待诸事皆定后,朝廷难得休沐十日,与民同庆。
不过,凤池台内官员大半还未散职。
丞相孟聿秋在处理完一些政务后,来到了湖心亭稍作歇息。
湖中红色的龙鱼一下一下啄食水面的饵料,涟漪阵阵,模糊了孟聿秋的倒影。
突然,孟聿秋开口问竹修:“谢相回来了吗?”
谢不为复生后,便被拜国相与司马大将军,全权负责北伐事宜。
竹修摇头:“听说已从长安返程,但不知现在到了何处……”
“到了——凤池台。”
一道清亮之声从身后传来。
孟聿秋手中饵料尽撒,回过头去。
只见谢不为一身锦绣红裳,眉眼含笑,踏上竹廊,一步步走来。
于亭中站定后,谢不为先是瞥了一眼目瞪口呆的竹修,再半垂下眼,抬袖掩唇轻笑:“我在这凤池台迷了路。”
随后抬眸。
望进孟聿秋的眼中:
“不知怀君可否为我引路呀。”
再上前几步,当着竹修的面,仰头亲了亲孟聿秋的下巴:
“怀君舅舅,我回来了。”
-
朝廷休沐之时,恰好也是东宫栖芳园垂丝海棠花开的时候。
张邱觉察出萧照临这些日子心情并不畅快,便自作主张安排御驾往栖芳园散心。
萧照临没有拒绝。
却也无心赏花,只凝着满树绯红,不知在想些什么。
张邱看在眼里,急在心中,刚想上前劝慰两句,却突然被一只手拉住了。
张邱侧首,顿时一惊,再是一喜:“谢……”
谢不为竖指于唇前,笑着摇了摇头,而后,悄然靠近坐在花下的萧照临。
“谁!”
在距萧照临不过三步的时候,萧照临终于察觉有人在靠近。
谢不为索性不藏了,一下子扑了过去,俯身搂住了萧照临肩膀:
“是我。”
再坐到萧照临的腿上。
歪头亲了亲萧照临的唇角,弯了眉眼,笑道:
“陛下怎么不开心呀?”
“那我来哄陛下,好不好。”
-
季慕青刚结束一场战役,撤军回营。
权辛死后,北方各部便不足为惧,只是过于分散,且有些难缠,以至于需要耐下心来,逐个击破。
季慕青回到军帐,解下甲胄衣物,边思索边泡入浴桶中。
也许是不停地征战实在劳人,不知不觉中,季慕青竟渐渐睡了过去。
突然,他于朦胧之中听到了一声响动,猛地睁开了眼。
呵斥声还未出口,便被眼前的场景堵住了嘴。
谢不为长发如瀑落下,几缕贴在被水汽濡湿的面颊上,衣襟又尽散,凝玉一般的肌肤泛着淡淡的红。

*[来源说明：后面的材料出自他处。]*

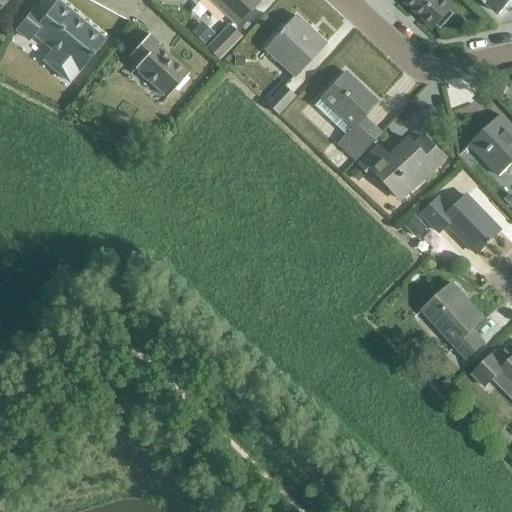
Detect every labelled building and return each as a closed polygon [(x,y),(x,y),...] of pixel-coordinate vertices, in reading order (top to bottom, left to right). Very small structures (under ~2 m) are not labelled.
[(0,0),(0,9),(8,0),(0,0)] [(188,0),(195,5),(199,0),(208,0),(236,26),(260,0),(188,0)] [(432,28),(451,8),(442,0),(403,0),(402,1),(432,28)] [(481,0),(497,15),(510,0),(481,0)] [(104,41),(57,2),(45,17),(34,9),(16,31),(28,40),(33,34),(54,51),(43,63),(68,84),(104,41)] [(293,78),(325,44),(295,17),(264,50),(293,78)] [(200,22),(191,33),(203,44),(213,34),(200,22)] [(218,61),(240,37),(228,26),(206,50),(218,61)] [(166,99),(188,75),(157,47),(159,45),(148,35),(129,57),(138,66),(134,69),(166,99)] [(243,56),(233,56),(233,68),(243,68),(243,56)] [(376,104),(344,73),(321,98),(322,99),(315,107),(345,136),(336,145),(353,163),(380,135),(371,127),(362,118),(376,104)] [(276,115),(279,113),(294,96),(284,87),(266,105),(276,115)] [(511,131),(499,118),(470,145),(500,177),(511,164),(511,131)] [(397,200),(442,160),(424,140),(414,149),(407,140),(387,158),(378,148),(358,166),(369,177),(373,173),(397,200)] [(357,166),(348,173),(356,182),(365,174),(357,166)] [(474,254),(498,231),(464,196),(448,211),(436,199),(419,215),(436,233),(446,224),(474,254)] [(511,200),(507,196),(502,202),(510,210),(511,207),(511,200)] [(413,217),(403,227),(414,238),(424,228),(413,217)] [(465,361),(483,344),(471,331),(483,320),(450,284),(421,311),(465,361)] [(511,358),(506,364),(494,353),(471,376),(484,388),(497,374),(511,388),(511,358)]
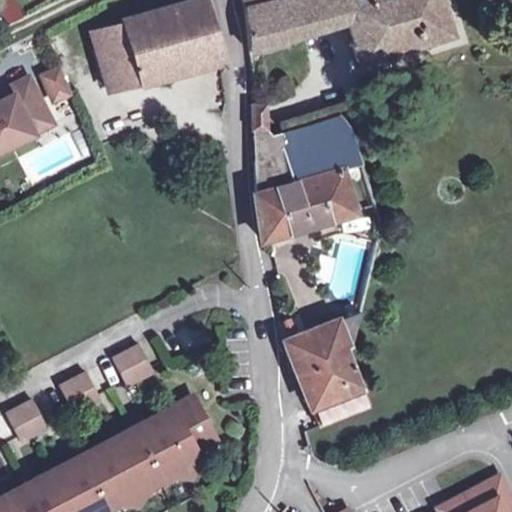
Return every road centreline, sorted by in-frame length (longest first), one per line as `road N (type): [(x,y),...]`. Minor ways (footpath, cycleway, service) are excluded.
road 1 (residential): [(283,473),(217,0)]
road 2 (residential): [(283,473),(354,486),(496,431)]
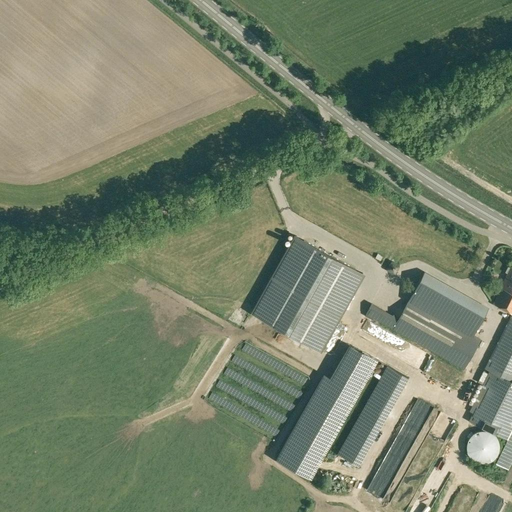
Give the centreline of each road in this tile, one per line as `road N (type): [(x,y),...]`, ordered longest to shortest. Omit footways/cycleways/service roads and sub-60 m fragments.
road 1 (primary): [(511,229),(378,144),(200,0)]
road 2 (track): [(0,285),(270,171)]
road 3 (track): [(329,144),(511,62)]
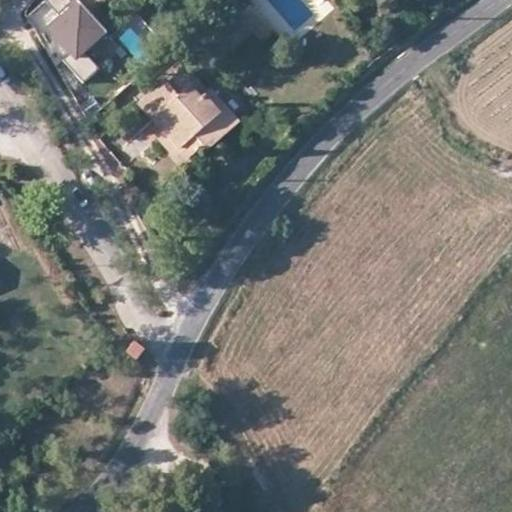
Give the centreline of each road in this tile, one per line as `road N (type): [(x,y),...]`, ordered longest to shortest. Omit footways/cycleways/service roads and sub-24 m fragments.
road 1 (tertiary): [(179,353),(272,195),(414,60),(503,0)]
road 2 (residential): [(179,353),(139,323),(20,118)]
road 3 (tertiary): [(84,511),(136,447),(179,353)]
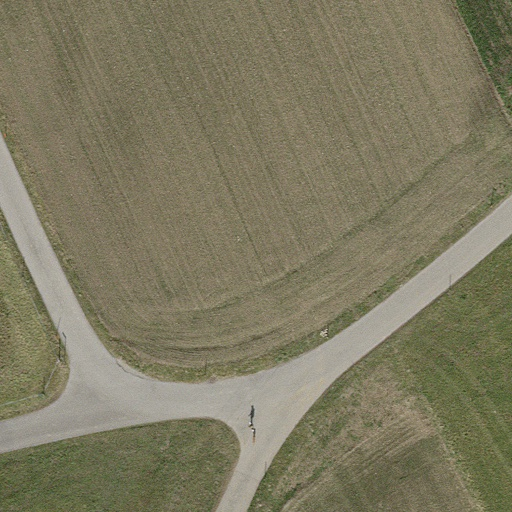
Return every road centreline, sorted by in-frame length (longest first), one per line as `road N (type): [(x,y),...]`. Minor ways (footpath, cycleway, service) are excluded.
road 1 (unclassified): [(286,384),(438,279),(511,211)]
road 2 (unclassified): [(114,404),(0,158)]
road 3 (unclassified): [(286,384),(114,404)]
road 4 (unclassified): [(231,511),(286,384)]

在注意到季慕青已经睁开眼后,谢不为非但没有穿好衣服的自觉。
甚至一步一步走近浴桶,调笑道:“阿青,你终于醒了。”
谢不为在浴桶前停下,往里面看了一眼,一怔,再道:“身材越来越不错了。”
说罢,抬腿迈入浴桶。
一阵水声过后,谢不为贴到季慕青的耳边,故意呵着气道:“这次就别自己解决了。”
“我来帮你。”
-
长安西陲的一座雪山,积雪终年不化,百姓只能于山脚安居,鲜有上山者。
但这日,却来了一个像是玉作成的贵人,在山下买了一些肉脯后,便独自上了山。
并且奇怪的是,自从那位贵人踏上山道之后。
这座终年被厚厚的积雪所覆盖的雪山,竟开始生长绿色的新芽。
确切的说,这座雪山正在以那位贵人为中心,迅速焕发生机。